(Saved data entries)

☆ ☆ ☆ ☆ ☆

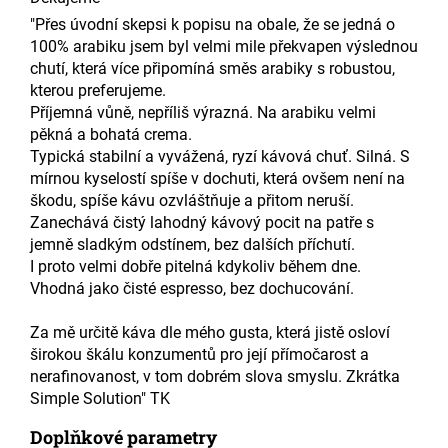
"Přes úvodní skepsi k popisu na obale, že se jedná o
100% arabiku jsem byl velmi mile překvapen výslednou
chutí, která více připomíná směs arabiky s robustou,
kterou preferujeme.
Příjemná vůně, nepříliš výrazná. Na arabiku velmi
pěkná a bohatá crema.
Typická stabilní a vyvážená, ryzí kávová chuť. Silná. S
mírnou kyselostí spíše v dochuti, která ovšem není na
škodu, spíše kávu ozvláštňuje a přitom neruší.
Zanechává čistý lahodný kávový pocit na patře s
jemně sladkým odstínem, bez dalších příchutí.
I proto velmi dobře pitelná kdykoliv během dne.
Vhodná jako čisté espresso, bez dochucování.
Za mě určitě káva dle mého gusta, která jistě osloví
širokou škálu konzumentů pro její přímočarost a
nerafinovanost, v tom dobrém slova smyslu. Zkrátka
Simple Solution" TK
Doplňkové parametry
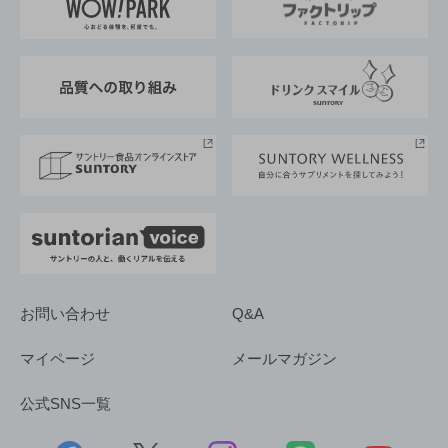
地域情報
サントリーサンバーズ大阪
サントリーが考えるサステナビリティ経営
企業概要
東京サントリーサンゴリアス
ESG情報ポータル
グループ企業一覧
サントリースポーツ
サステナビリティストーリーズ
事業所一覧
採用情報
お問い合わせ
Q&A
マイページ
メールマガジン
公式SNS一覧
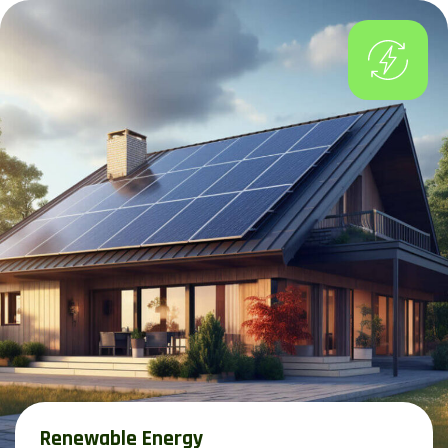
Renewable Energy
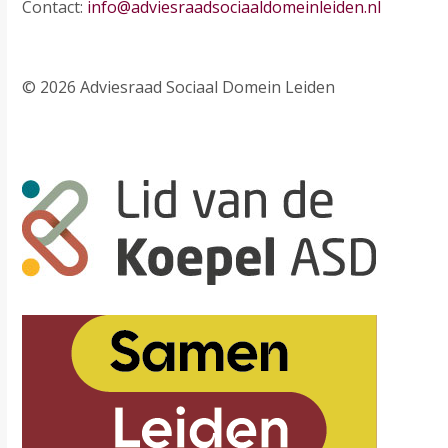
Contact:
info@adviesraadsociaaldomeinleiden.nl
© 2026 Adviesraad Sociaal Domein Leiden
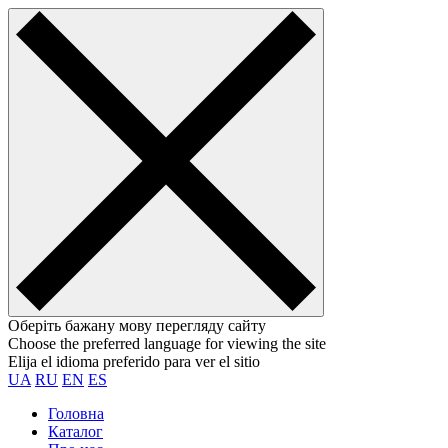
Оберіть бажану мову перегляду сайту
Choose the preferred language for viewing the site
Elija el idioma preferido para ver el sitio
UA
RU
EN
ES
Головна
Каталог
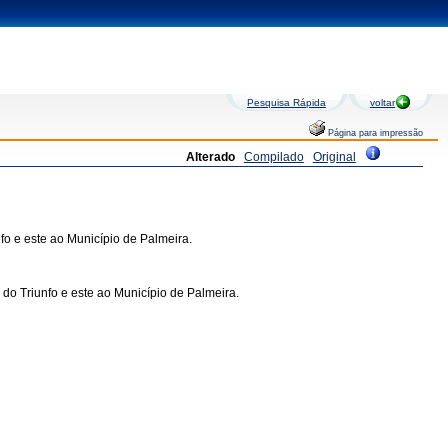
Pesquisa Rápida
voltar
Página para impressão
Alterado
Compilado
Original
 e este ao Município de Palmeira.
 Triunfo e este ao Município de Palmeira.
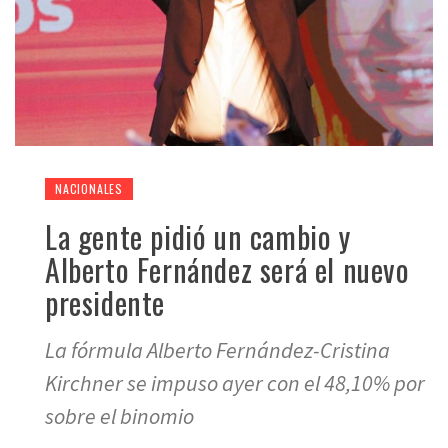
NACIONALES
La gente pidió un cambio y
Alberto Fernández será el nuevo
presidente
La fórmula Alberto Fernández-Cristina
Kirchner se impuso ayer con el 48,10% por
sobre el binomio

☆ ☆ ☆ ☆ ☆

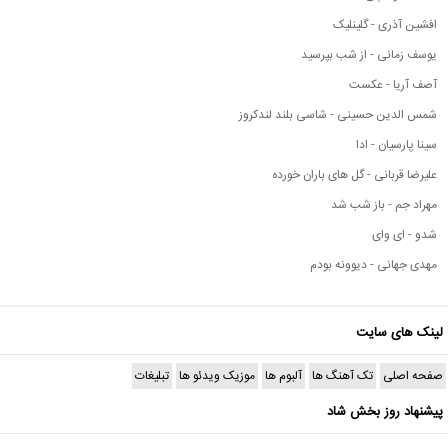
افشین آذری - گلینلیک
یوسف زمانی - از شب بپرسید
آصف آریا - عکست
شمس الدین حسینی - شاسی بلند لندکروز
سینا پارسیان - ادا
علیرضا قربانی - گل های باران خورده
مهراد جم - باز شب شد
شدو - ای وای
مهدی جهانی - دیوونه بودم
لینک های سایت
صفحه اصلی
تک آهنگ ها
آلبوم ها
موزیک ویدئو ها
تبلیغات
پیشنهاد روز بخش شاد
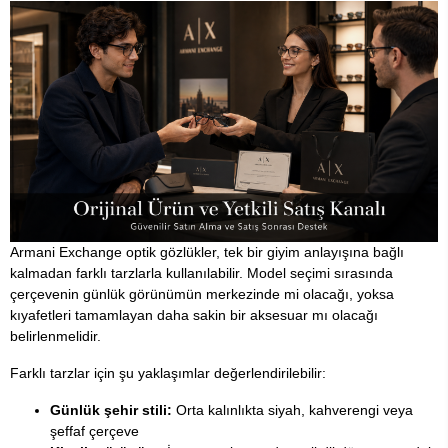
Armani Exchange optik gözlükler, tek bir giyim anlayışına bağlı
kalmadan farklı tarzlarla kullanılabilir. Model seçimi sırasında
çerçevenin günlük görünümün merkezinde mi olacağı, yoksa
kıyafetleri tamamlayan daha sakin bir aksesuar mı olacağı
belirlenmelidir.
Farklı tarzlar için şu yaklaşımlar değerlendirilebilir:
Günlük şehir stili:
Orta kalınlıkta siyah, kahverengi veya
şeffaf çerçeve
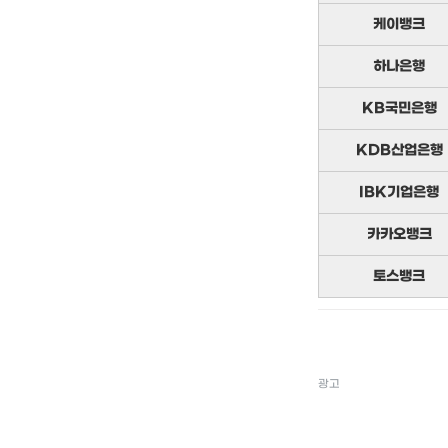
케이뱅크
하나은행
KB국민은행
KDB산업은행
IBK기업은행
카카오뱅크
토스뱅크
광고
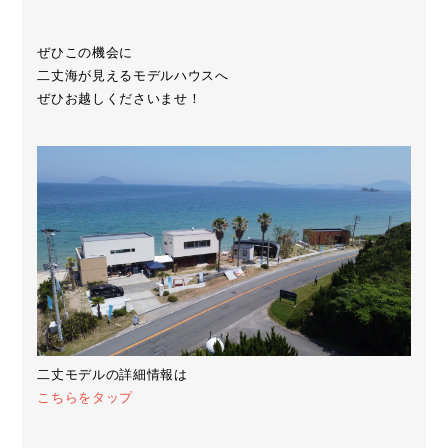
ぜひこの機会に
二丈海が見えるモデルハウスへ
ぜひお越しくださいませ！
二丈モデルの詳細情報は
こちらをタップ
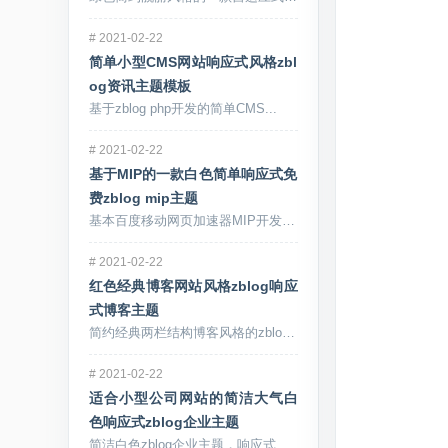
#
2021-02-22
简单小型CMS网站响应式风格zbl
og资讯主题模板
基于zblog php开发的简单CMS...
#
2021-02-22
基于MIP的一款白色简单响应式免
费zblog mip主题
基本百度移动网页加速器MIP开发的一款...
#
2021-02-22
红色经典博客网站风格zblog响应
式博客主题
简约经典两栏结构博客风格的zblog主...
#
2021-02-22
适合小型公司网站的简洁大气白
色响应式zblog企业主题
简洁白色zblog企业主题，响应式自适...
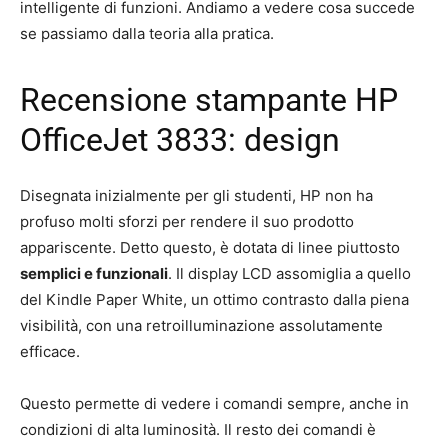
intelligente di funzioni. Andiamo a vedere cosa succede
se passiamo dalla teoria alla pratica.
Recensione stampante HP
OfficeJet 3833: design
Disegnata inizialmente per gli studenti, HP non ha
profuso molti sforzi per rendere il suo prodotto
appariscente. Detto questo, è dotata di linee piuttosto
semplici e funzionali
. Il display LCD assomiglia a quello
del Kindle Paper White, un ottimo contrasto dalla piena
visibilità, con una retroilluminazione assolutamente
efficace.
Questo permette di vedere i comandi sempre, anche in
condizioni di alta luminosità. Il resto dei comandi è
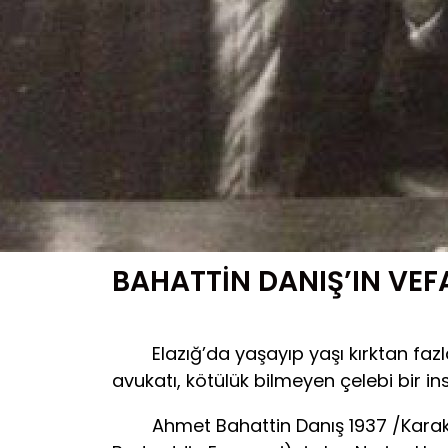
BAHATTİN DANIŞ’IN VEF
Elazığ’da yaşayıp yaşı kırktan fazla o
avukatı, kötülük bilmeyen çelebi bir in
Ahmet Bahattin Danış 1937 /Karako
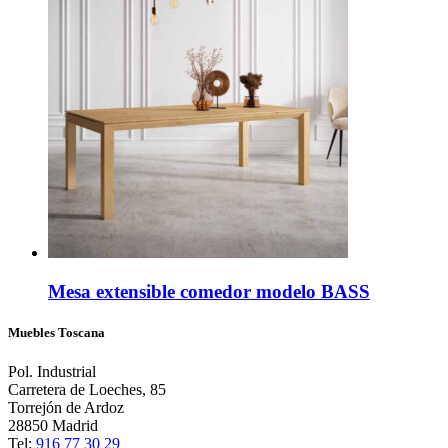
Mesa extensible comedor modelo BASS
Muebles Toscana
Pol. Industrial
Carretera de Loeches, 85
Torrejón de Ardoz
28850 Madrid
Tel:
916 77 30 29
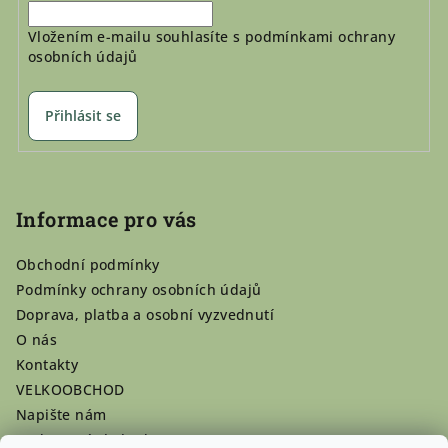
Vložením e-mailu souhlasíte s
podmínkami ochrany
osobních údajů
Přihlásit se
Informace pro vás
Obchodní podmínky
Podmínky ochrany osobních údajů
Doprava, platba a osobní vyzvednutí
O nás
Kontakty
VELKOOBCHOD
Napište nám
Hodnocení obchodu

☆ ☆ ☆ ☆ ☆

INSTRUCTIONS TO FOLLOW:
Please put the lines of the data from the line containing "že se jedná o" through the line containing "I proto velmi", both included, into a JSON list of strings with one string per line and no blank lines.

ANSWER TO THE PROBLEM:
[
  "\"Přes úvodní skepsi k popisu na obale, že se jedná o",
  "100% arabiku jsem byl velmi mile překvapen výslednou",
  "chutí, která více připomíná směs arabiky s robustou,",
  "kterou preferujeme.",
  "Příjemná vůně, nepříliš výrazná. Na arabiku velmi",
  "pěkná a bohatá crema.",
  "Typická stabilní a vyvážená, ryzí kávová chuť. Silná. S",
  "mírnou kyselostí spíše v dochuti, která ovšem není na",
  "škodu, spíše kávu ozvláštňuje a přitom neruší.",
  "Zanechává čistý lahodný kávový pocit na patře s",
  "jemně sladkým odstínem, bez dalších příchutí.",
  "I proto velmi dobře pitelná kdykoliv během dne."
]